А ухо действительно зашито, концы ниток торчат.
– Ты молодец, – сказал он.
В голову откуда-то изнутри постучался вопрос. Филек отреагировал на это вяло. Он должен был вспомнить что-то тревожное, но мозги не хотели соображать. Видно, на грудь принял чересчур много. Отсюда и дырки в памяти.
– Как я у тебя оказался?
– В баре водку пьянствовал, ко мне подсел. Не помнишь?
– Нет.
– Пластырь у тебя на ухе был, кровь сочилась. А я медсестрой работала.
– Спасибо тебе.
– Его в карман не положишь.
– А у меня деньги есть?
Филек нашел свои джинсы, сунул руку в карман, нащупал скомканную стопку купюр.
– Есть, я видела, – сказала брюнетка, настороженно глядя на него.
– И не взяла. Это хорошо. А откуда деньги?
– Я разве знаю?
– Я не рассказывал?
– А ты не помнишь?
– Как деньги давал, помню. – Филек пожал плечами. – А что болтал…
– Нет, не болтал. – Девушка подошла к нему, обняла его сзади, обнаженной грудью прижалась к спине.

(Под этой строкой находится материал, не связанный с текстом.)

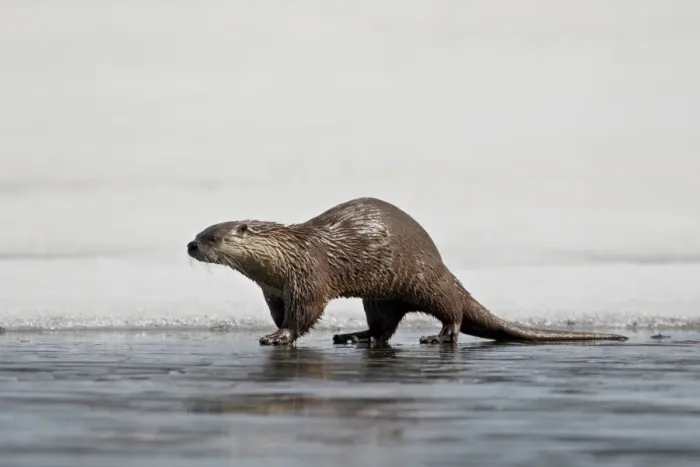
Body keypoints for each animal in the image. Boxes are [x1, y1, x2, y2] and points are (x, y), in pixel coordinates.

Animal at [187, 197, 628, 346]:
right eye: (198, 232)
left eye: (213, 237)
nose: (190, 245)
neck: (285, 257)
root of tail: (439, 262)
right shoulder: (274, 289)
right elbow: (282, 312)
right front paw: (277, 328)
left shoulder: (308, 277)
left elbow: (304, 314)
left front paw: (279, 336)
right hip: (378, 295)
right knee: (383, 326)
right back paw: (355, 336)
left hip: (421, 279)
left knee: (453, 309)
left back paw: (438, 336)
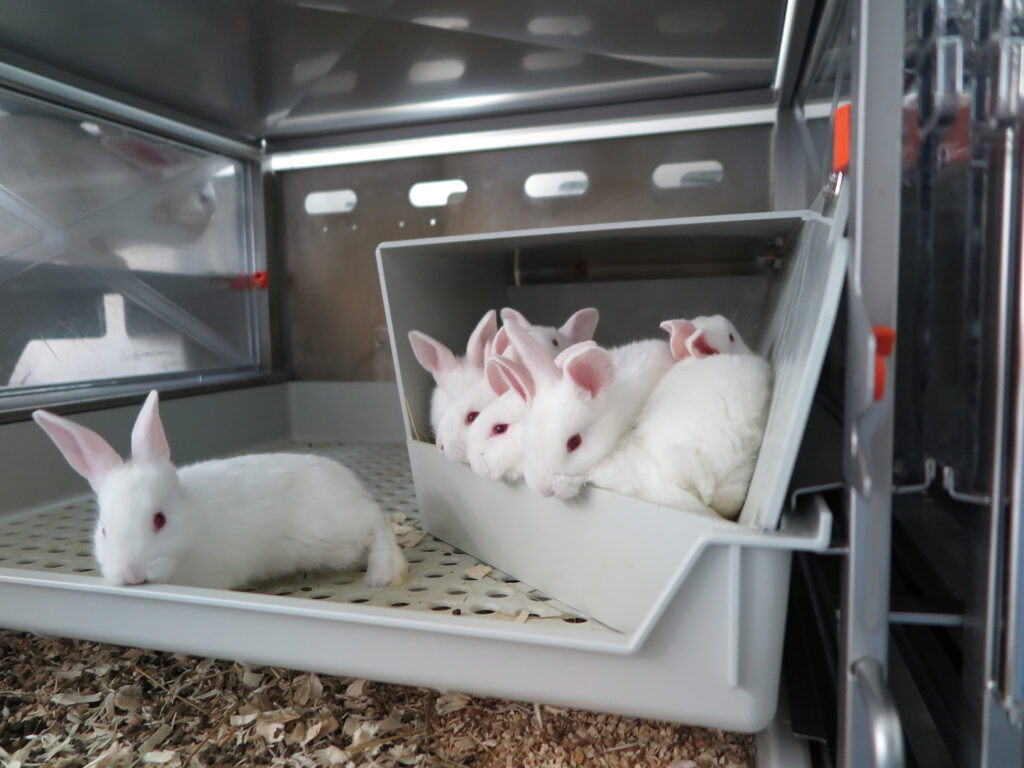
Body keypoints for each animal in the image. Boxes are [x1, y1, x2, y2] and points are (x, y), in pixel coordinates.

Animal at [32, 391, 408, 590]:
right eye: (104, 531)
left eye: (159, 520)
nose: (132, 575)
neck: (194, 524)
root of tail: (351, 484)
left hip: (335, 537)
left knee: (378, 523)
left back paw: (383, 574)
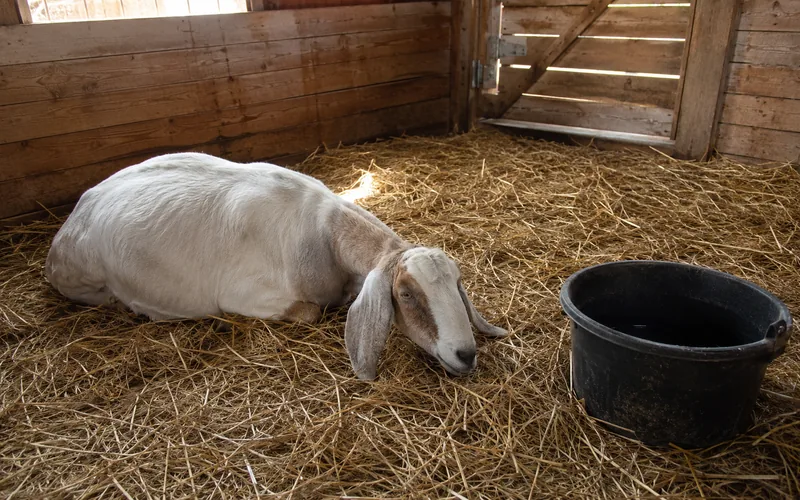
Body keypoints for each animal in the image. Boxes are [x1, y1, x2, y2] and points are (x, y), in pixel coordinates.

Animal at [45, 153, 508, 379]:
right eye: (406, 294)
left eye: (458, 284)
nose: (466, 354)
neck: (322, 233)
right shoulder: (247, 295)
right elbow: (310, 312)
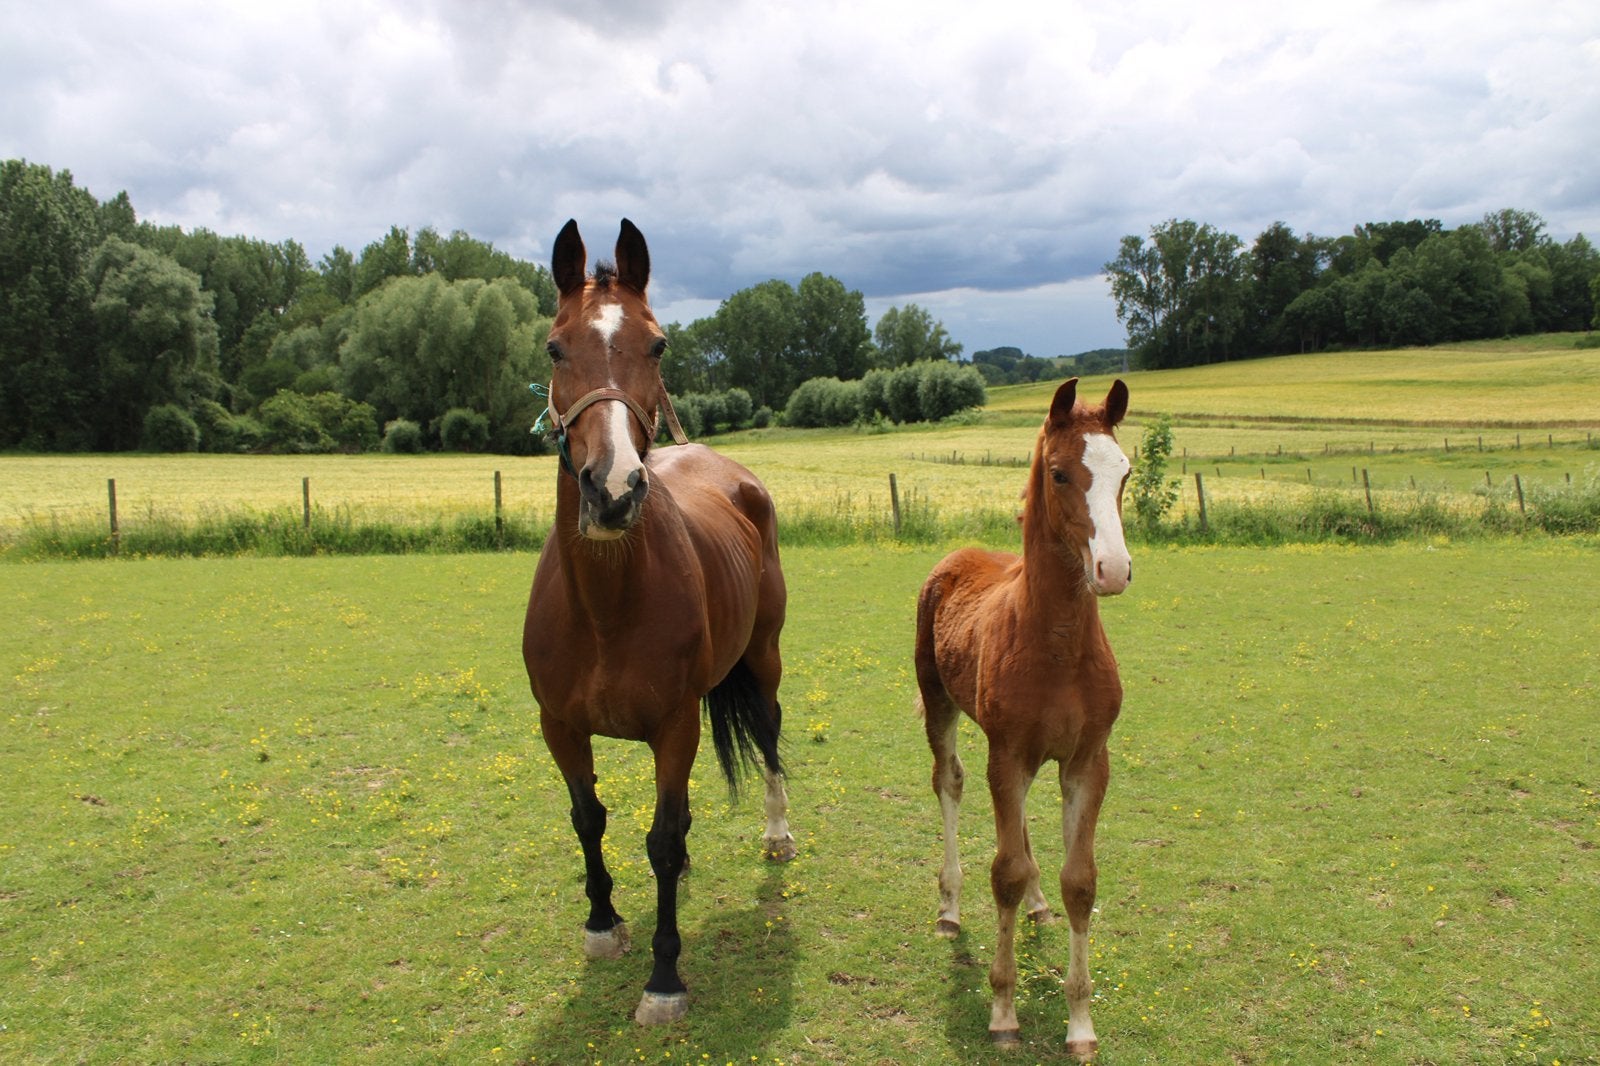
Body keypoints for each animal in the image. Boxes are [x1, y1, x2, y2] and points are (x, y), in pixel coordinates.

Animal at [521, 219, 795, 1027]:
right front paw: (601, 923)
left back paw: (778, 833)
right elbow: (590, 819)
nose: (612, 491)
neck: (606, 609)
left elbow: (664, 842)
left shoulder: (675, 726)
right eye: (555, 347)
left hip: (763, 658)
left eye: (659, 346)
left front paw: (664, 978)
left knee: (770, 732)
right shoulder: (559, 726)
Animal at [914, 376, 1132, 1059]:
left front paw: (1080, 1025)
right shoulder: (1006, 753)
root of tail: (957, 556)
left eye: (1125, 472)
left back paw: (1037, 904)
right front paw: (1004, 1011)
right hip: (940, 704)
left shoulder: (1087, 759)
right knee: (949, 782)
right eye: (1060, 474)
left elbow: (1079, 881)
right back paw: (950, 907)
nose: (1113, 570)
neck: (1057, 644)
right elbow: (1005, 871)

Филек почувствовал резкий, толчковый прилив сил.
– Знаешь, у меня бывают клиенты, которым чисто поговорить надо, но ты не из них. Мне понравилось. Может, повторим? – Ее шаловливые ручки пустились в пляс.
Филек поплыл по течению. Но в голове все-таки сидел занозой коловшийся вопрос. Действительно, а куда подевалась сережка? Еще он хотел знать, где теперь Бойлер. Но уже не до того. Все потом.
Мариновать мясо в уксусе – дурной тон. А как быть, если только эта кислятина и дает тот приятный аромат, который дымком поднимается над мангалом и распыляется в воздухе?
Шашлыки жарил Поршень. Горохов потягивал пивко в ожидании этого дивного блюда. Погода просто прелесть, только вот настроения нет.
Все-таки пасут его менты. Выставили они наблюдение за домом. Филат вчера срисовал их пост. Как теперь ехать за Жилкиным? А Паша знал, где он. Почти наверняка.
В беседку быстрым шагом вошел Филат:
– Архаров оперов своих с наружки снял!
– Уверен?
– Там у ментов шухер, кого-то замочили. Архарову сейчас не до нас.
– Кого замочили?
– Да какого-то левого. Мы не при делах.
– А можем быть при них? – сказал Горохов.